ACTION ITEM A
Do these statements agree with the comment thread about husbands at childbirth? Answer yes or no for each and quote the words that decide it. (i) The commenter whose wife had three c-sections says the nurses had never had a husband faint. (ii) Medical-student friends of one commenter say men rarely get faint. (iii) The reply posted as 44 calls the analogy a perfect one.
ACTION ITEM B
How might the comment thread about husbands watching their wives give birth go on? Write the next part.

PASSAGE FOR REVIEW
_ _ _ _

Thanks. You should see her now.

/threadjacking

horizontal rule
39

My wife had 3 c-sections. The first one was a little gross but I am used to them by now. I think this goes down into the category "everyone does it; don't be a sissy." Plus, it really is helpful for the wife to have the husband there.

I often get faint when I give blood or read about operations. But that is all psychosomatic; caused by spending too much time with my own thoughts. That isn't how it is when your wife is having a baby. It isn't about you. The nurses told me that they never had a husband faint and I believe them.


horizontal rule
40

Whoa. I know there's another name at the top of the flickr page and all, but Chopper is Josh Marshall.

horizontal rule
41

Nah.

horizontal rule
42

Nah.

horizontal rule
43

/being sucked into the baby vortex

awwwwwwwwwwwwwwwww! so cuuuuuuuute

/climbing back out

A couple med students friends of mine have said that men get faint all the time, but don't pass out as often because they usually get them to relax or distracted in time.

Good analogy, pjs. To take it further, if you broke off the friendship because you never got over missing the Superbowl and your psychologist began to give the advice to grieving parents that they should ensure that the funeral didn't inconvenience anyone, you'd both be idiots.

horizontal rule
44

Not a bad analogy, but not a perfect one, either. In the analogy the behavioral output is going to the kid's funeral or going to the game; w/r/t to the article the husbands have a choice about whether to keep their mouths shut, but it's hard to imagine that this is really the sole outcome that's being sought by the aggrieved wife. It's also a question of being physically attracted to and emotionally comfortable with her, which isn't something that seems likely to be affected by telling the guy to dutifully suck it up.

horizontal rule
45

I'm reminded of this poem.

horizontal rule
46

I object to the idea that those of us who feel impelled to ridicule the sincere emotional reactions of other people should remain silent. We have needs, too.

horizontal rule
47

What Tom said. The reaction here as basically been "Shut up and find her attractive." I don't think it works that way.

horizontal rule
48

I commented and then had to run do stuff, but I agree with pretty much everything that has been said.

If the problem here were seeing a loved one in pain, then we'd all be familiar with the articles about how parents who've had to take a wailing kid to the emergency room with a broken leg were traumatized every time they looked at the kid again. This really doesn't seem to happen to normal people -- having a relationship with a loved one screwed up by the trauma of seeing them hurt, under circumstances where everything turned out fine in the end, is not at all a common problem.

The issue here is the romantic relationship: the men in the article can't look at the woman they're married to romantically or sexually because they saw her bloody, or in pain, or in surgery. That really sounds to me like an idiot who can't accept that his pretty princess shits and bleeds -- to the extent that a man is having those feelings, he just needs to suck it up.

_ _ _ _

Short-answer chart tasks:
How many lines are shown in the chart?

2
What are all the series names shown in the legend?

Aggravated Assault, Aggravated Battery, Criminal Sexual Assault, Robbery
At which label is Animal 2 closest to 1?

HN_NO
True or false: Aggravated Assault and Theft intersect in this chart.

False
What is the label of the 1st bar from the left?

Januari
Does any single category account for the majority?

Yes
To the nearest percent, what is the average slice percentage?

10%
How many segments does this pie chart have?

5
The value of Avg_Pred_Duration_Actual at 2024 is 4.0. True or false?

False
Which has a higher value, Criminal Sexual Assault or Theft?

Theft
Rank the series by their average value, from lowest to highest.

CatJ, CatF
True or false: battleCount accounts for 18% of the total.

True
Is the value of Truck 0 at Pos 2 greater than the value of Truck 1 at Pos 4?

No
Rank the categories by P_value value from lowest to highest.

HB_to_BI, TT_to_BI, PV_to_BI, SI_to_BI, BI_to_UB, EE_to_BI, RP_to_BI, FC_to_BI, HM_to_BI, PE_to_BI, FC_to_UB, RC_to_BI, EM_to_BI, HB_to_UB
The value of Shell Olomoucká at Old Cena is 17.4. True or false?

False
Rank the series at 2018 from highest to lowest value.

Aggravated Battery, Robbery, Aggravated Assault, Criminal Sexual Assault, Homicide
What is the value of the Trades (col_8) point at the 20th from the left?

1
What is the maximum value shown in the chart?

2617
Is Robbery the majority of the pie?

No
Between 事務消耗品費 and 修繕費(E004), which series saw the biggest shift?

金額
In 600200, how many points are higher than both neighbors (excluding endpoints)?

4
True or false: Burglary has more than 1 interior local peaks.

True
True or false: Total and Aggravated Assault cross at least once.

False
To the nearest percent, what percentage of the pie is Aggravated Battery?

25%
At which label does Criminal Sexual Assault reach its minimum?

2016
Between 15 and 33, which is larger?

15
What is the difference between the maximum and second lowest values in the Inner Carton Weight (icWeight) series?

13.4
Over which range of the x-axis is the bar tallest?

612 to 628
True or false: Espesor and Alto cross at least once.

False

_ _ _ _

WRITTEN REPLY A
(i) Yes: "The nurses told me that they never had a husband faint"
(ii) No: "men get faint all the time"
(iii) No: "Not a bad analogy, but not a perfect one, either."

WRITTEN REPLY B
(I should say that I don't know how many such men exist. The guy writing the article seems to me to be himself an incredible twerp, to the point where I don't trust him as a reporter. What on earth was the paragraph about childbirth education? A man who couldn't handle seeing a cross-sectional diagram of the female reproductive anatomy would be very, very strange, and suggesting that childbirth education is traumatic to men generally is, again, very, very strange.)

horizontal rule
49

Susan, Catherine, Kriston and I have been having a lot of related, alcohol-fueled arguments lately about unrealistic standards of beauty applied to women (some of the consequences of which can be seen here). I think my point, prior to forgetting it each time, is that it's very hard to change what you find attractive. I think the best you can do is to change the conditions under which conceptions of what is and isn't attractive are formed; or alter the relative importance of the beauty standard for each sex.

But if you accept that, you basically have to write off all current post-pubescent men as lost causes. Which I think is fair, but pretty well justifies the water-throwing that follows.

horizontal rule
50

pretty princess shits

Coming soon to a ToysRUs near you!

horizontal rule
51

Okay, having witnessed the birth of my four children I will claim expert status and will say things never uttered before.

First vaginal birth is gross. It is a testament to our (men's)sex drive that we recover quickly from the sight (and the sound - shudder!). At the moment of expulsion there is this awful gross squishy sound I can't describe.

And fear not, young Kriston, there is absolutely nothing wrong with facing your loved one's head during the entire process. You don't have to look, although you will still hear. By the third I looked.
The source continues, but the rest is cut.